San Diego’s Latinx art community is as complex as its geopolitical circumstance. Its proximity to Tijuana means that it often a dominating theme in art. And collaborative spaces focused on border issues, couples with its own history in the Chicanx community, has created a strong presence in the city’s growing art scene. San Diego’s quick gentrification rate is forcing artists and entrepreneurs to find viable and affordable spaces to open galleries, create afe and all-ages spaces for events, and enlist DIY practices – often footing the bill or juggling the few funds available.
What is true is that the communities that are injecting art into San Diego – be it academic institutions, city run spaces or private initiatives – have found strength in numbers by showcasing each other’s work and building stronger bonds that extend to other pockets of the city.
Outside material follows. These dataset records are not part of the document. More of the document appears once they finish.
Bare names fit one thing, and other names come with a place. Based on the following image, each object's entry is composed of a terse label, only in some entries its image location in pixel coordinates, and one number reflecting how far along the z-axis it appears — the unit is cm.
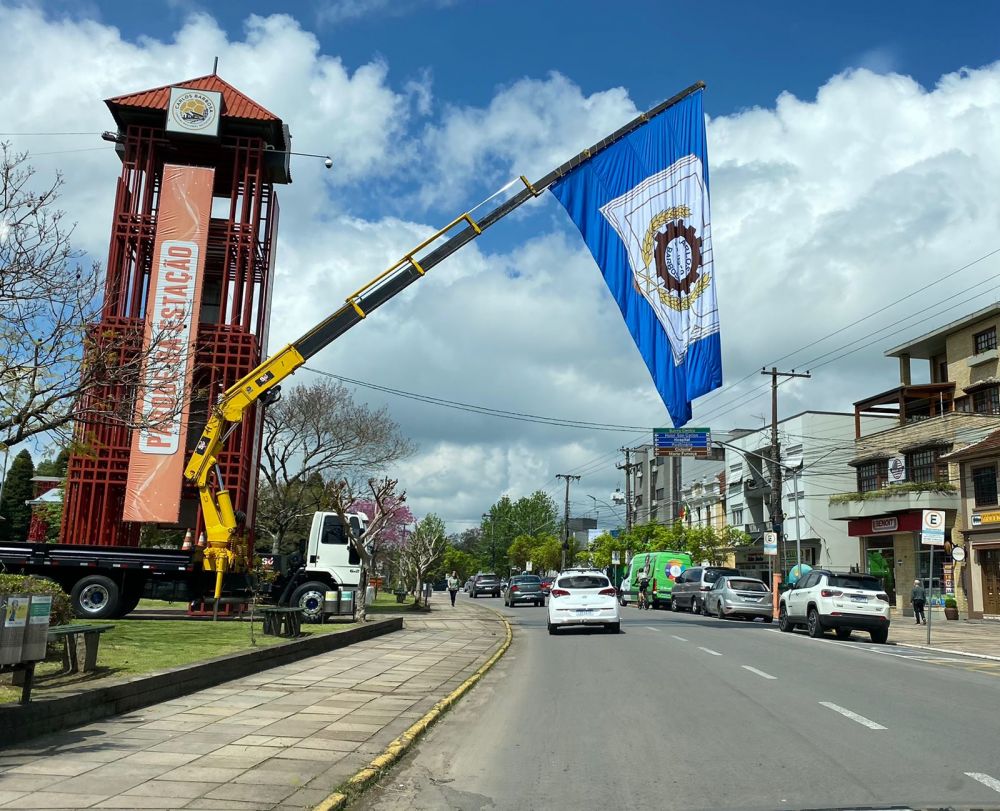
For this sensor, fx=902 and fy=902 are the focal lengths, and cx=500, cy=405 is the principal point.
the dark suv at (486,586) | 7212
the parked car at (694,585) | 3753
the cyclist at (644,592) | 4432
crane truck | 2106
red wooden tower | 2683
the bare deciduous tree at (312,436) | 4128
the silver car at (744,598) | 3306
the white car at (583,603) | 2367
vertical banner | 2612
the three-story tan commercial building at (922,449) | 4125
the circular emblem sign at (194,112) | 2783
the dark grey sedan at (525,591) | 4631
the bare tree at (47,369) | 1094
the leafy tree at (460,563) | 11662
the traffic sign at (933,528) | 2362
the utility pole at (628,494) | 7144
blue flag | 2133
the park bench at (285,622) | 1667
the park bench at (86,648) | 988
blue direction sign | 4462
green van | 4347
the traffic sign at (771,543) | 3622
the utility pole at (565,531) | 8821
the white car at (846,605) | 2341
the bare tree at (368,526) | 2333
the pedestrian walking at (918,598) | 3266
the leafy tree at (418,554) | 3994
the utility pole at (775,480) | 3844
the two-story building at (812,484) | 5972
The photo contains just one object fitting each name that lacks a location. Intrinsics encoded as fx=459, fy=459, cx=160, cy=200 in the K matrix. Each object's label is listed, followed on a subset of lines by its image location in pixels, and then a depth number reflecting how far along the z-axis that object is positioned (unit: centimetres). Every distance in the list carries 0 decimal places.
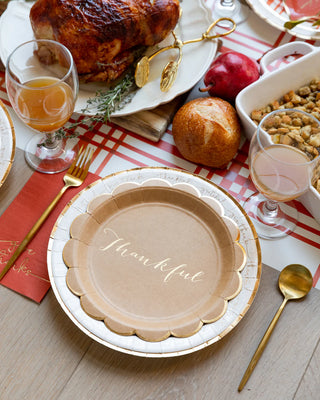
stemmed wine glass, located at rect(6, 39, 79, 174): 93
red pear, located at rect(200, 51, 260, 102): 112
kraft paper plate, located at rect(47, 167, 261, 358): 82
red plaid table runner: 100
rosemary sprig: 110
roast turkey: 106
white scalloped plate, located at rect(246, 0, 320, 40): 129
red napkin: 93
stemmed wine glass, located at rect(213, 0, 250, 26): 137
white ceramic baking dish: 108
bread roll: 104
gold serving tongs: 112
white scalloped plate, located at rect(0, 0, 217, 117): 113
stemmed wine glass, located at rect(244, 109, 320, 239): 89
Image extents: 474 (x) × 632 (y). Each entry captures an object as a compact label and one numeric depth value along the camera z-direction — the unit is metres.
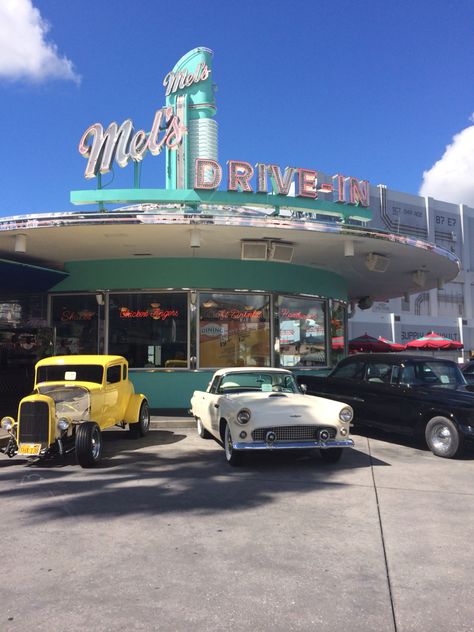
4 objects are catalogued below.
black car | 8.19
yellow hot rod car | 7.33
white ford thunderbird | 7.14
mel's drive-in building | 10.91
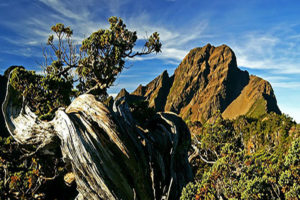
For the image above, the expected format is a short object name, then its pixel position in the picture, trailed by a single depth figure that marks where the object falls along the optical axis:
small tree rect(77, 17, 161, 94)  17.80
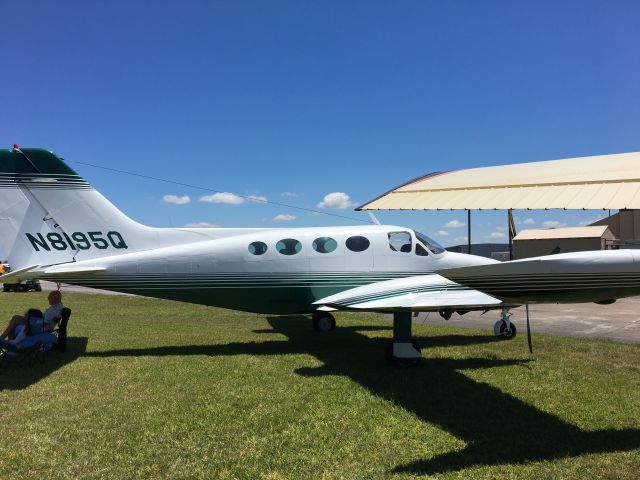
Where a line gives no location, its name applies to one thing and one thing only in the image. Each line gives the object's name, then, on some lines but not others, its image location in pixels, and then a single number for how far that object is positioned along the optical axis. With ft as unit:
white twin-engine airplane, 31.22
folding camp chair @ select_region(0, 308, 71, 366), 27.07
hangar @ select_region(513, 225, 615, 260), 108.78
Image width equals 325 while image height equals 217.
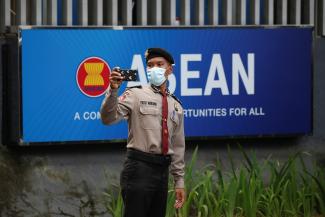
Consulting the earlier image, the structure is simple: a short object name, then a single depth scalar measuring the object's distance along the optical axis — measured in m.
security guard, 8.50
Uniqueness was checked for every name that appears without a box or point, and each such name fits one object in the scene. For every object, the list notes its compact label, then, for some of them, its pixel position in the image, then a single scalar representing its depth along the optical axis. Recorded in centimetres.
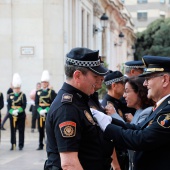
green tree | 4163
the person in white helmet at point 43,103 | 1115
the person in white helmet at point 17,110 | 1121
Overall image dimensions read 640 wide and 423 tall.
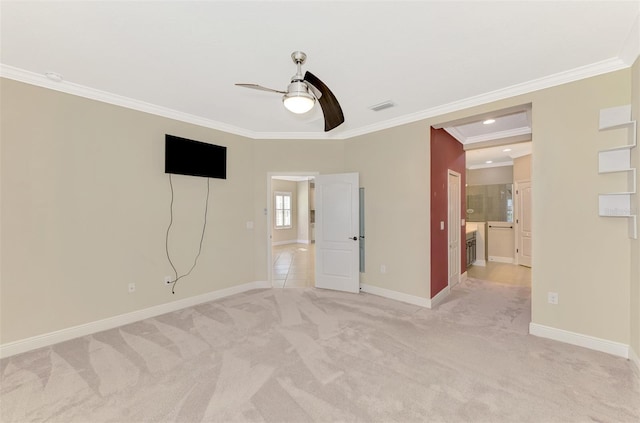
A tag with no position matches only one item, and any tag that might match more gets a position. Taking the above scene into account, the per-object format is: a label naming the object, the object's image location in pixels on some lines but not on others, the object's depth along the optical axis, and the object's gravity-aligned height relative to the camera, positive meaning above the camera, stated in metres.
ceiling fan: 2.08 +0.91
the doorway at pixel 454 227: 4.74 -0.30
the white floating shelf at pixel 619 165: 2.45 +0.42
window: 10.73 +0.05
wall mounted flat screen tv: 3.81 +0.80
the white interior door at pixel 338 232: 4.66 -0.37
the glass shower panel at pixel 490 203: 7.22 +0.21
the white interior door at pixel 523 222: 6.49 -0.29
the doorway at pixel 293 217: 9.98 -0.24
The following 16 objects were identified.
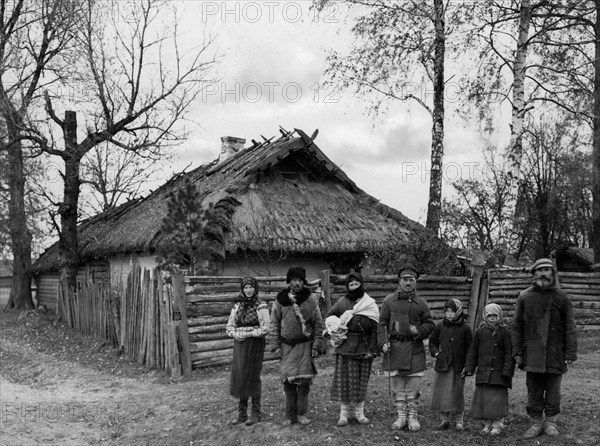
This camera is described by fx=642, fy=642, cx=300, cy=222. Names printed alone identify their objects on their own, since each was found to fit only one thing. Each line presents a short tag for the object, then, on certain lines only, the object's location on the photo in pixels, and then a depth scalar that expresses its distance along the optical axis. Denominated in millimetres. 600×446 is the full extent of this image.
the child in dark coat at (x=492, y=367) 5725
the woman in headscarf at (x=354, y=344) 6074
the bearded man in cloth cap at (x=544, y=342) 5625
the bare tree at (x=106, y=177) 25625
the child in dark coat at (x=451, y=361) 5887
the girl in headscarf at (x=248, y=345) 6520
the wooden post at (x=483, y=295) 11617
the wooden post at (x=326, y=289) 10188
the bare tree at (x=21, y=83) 18469
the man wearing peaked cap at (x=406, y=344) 5957
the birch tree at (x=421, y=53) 14312
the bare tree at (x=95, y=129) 16688
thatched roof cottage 13852
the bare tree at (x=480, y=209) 21542
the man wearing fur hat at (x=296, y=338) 6180
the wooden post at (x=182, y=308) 9086
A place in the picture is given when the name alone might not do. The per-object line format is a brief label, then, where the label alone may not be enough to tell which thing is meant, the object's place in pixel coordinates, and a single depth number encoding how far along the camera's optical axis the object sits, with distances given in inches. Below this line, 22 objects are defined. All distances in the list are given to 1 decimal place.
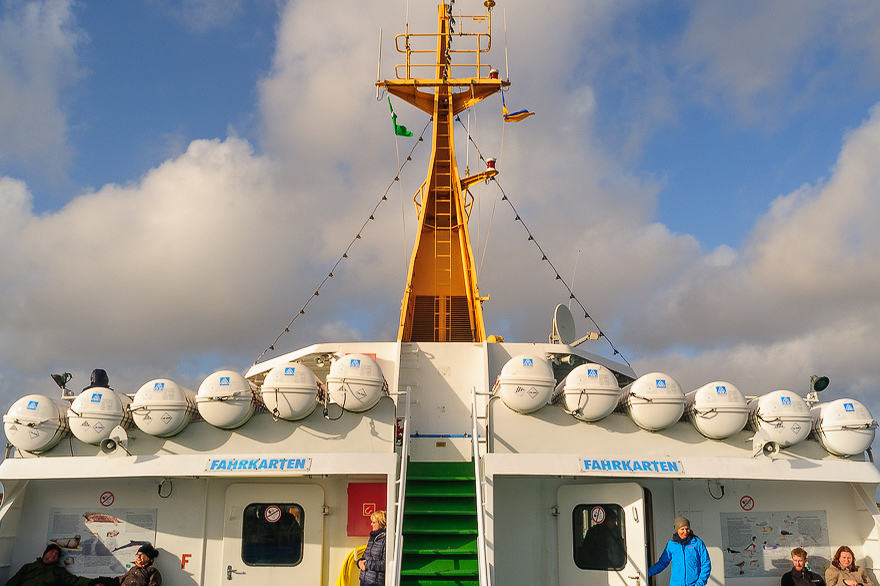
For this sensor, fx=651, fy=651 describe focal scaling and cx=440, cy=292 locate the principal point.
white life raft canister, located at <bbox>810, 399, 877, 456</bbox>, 335.0
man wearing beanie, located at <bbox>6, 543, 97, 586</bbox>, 315.6
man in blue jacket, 282.8
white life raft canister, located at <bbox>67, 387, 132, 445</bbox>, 321.4
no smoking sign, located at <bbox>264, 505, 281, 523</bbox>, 330.3
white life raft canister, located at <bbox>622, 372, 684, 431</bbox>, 324.2
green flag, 569.9
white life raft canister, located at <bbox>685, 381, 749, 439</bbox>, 327.0
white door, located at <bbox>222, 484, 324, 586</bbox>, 323.9
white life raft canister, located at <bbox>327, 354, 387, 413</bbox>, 319.3
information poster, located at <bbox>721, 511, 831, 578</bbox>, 335.3
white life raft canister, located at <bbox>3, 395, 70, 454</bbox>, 326.6
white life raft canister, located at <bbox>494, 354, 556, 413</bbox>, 323.9
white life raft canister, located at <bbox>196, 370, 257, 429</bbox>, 317.7
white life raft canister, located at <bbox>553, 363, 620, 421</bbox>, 323.6
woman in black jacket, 281.0
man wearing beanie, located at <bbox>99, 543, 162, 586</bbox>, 304.3
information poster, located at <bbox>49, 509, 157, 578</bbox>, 328.8
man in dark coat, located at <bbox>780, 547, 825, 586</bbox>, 310.3
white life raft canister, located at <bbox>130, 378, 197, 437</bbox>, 316.8
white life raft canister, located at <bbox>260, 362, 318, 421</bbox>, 316.2
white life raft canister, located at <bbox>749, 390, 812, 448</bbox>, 328.5
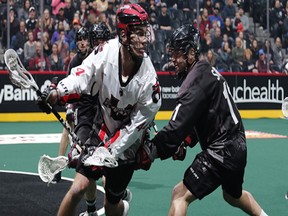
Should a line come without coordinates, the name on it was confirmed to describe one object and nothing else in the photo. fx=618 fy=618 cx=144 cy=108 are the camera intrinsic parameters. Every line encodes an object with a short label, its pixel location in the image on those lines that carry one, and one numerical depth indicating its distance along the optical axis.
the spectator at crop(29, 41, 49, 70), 13.00
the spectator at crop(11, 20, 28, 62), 12.86
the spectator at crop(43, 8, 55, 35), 13.27
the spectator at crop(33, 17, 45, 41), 13.09
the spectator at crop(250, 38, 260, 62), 15.09
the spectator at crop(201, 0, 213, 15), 15.15
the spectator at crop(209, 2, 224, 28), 15.22
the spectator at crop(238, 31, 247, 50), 15.09
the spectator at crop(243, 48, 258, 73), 14.93
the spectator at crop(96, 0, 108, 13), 13.92
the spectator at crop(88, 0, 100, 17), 13.95
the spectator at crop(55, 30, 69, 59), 13.27
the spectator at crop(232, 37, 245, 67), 14.86
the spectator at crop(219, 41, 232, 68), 14.71
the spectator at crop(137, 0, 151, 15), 14.38
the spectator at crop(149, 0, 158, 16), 14.50
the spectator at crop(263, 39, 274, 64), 15.16
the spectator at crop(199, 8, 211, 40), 14.86
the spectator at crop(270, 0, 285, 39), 15.75
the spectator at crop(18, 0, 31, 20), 13.09
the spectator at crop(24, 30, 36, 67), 12.89
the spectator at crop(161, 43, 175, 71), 13.84
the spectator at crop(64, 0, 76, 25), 13.77
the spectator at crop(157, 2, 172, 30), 14.38
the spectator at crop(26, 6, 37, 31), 13.07
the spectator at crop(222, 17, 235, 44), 15.14
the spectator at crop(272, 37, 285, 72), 15.29
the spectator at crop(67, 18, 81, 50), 13.36
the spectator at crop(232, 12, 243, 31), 15.51
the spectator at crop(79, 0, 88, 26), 13.90
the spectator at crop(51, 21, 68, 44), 13.34
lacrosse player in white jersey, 3.79
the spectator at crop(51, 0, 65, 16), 13.61
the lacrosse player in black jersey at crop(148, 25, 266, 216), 3.75
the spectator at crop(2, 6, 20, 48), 12.88
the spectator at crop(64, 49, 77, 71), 13.27
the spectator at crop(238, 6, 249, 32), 15.67
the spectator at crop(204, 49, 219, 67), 14.41
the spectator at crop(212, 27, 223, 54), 14.70
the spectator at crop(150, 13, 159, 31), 14.28
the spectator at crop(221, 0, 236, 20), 15.65
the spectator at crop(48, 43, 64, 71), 13.25
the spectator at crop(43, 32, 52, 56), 13.13
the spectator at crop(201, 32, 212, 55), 14.56
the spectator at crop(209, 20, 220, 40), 14.93
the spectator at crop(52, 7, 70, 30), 13.59
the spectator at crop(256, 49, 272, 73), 15.04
Historically Latinx areas such as Barrio Logan have strong community ties forged from years of defending its identity and public spaces. Its strength and integrity has empowered many to pursue self-referential projects that embrace the city’s complex identity.
It’s common to see artists leave San Diego for cities with a more diverse artistic community and larger creative workforce, but here is a list of people who have chosen SD as their home and are pushing the art scene forward.
Founded by Alejandra Frank as a magazine in 2012 and later opened as a physical space in 2015, Teros embodies Frank’s work as a curator and a physical connection to art. Her vision is to showcase visual art and music in a manner that is adjacent to social media. Located in a guest house in San Diego’s City Heights Neighborhood, Teros has held more than 20 exhibitions and pop-ups and has served as one of San Diego’s few DIY venues for all-ages shows.
A second-generation seamstress, Claudia Rodriguez-Biezunski founded Sew Loka in 2013 in San Diego’s Bankers Hill neighborhood doing custom sewing work, holding workshops, and giving private lessons. She has now moved into a space in the heart of Barrio Logan and has grown exponentially. Facebook contacted her to film a commercial in her studio, an opportunity that led to her face being shown on public transportation nd billboards across town. Her goal is to grow the studio in such a way that she can employ other seamstresses and focus on designing and growing her brand.
Edna Lugo originally conceived Cut Hair Like Female in 2016 as an apparel shop, but it gained recognition as an influential brand in the hairdressing community. In 2017, it became a salon and product brand as a well as a partnership between Lugo and Diana Reyes. The idea arose after noticing that the majority of successful hair education companies and salons are run and/or owned men.
Mauro Donate is an artist who actively promotes other artists from San Diego and Tijuana through organizing events. He also uses his time and resources to provide a much-needed link between both cities’ new generation of artists. Weird Hues is joint effort between a cohort of volunteers and collaborators and it’s brand is a self-referential statement of the identity of the border’s youth. He is currently working on remodelling a physical space in the unlikely industrial area of San Ysidro where he plans to have artists in residence, gallery space and a venue for live music.
Justin Fogle is an illustrator and musician who comes from a mixed background, not only because he is half-Mexican, but because his life oscillates between border towns in California and Arizona. One of the more striking aspects of his art is how intimate it can feel. Yet, his work touches on mental health and dissociation lined with a touch of humor. He remembers having a moment of desperation, where he grew tired of showing his work online and began to plaster stickers and posters in the street. Through travels to Japan and Mexico and other places, he has slowly connected with fans of his work and with roots in his identity that seemed latent during his upbringing. He hopes to evolve as a human and allow his craft to follow along.
The Front is a multidisciplinary space that has become a fixture in the border town of San Ysidro. It sits between a restaurant and used car lot on the busy boulevard, but to many people, it goes unnoticed. It originally opened its doors in 2007 as a community oriented art and cultural space founded by Luz Camacho and Andrea Skorepa and it has taken on many roles as a gallery and performance space as well as community center for touring acts. The Front survives as a non-profit that depends on grants and fundraising efforts. It has also managed to become an important symbol of the potential that the city has and adds ballast to an area mostly known as a residential and commercial area. Maintaining a balance between bringing new and fresh ideas and art, while respecting the traditions of the community has been a challenge that The Front hopes to tackle as the space evolves.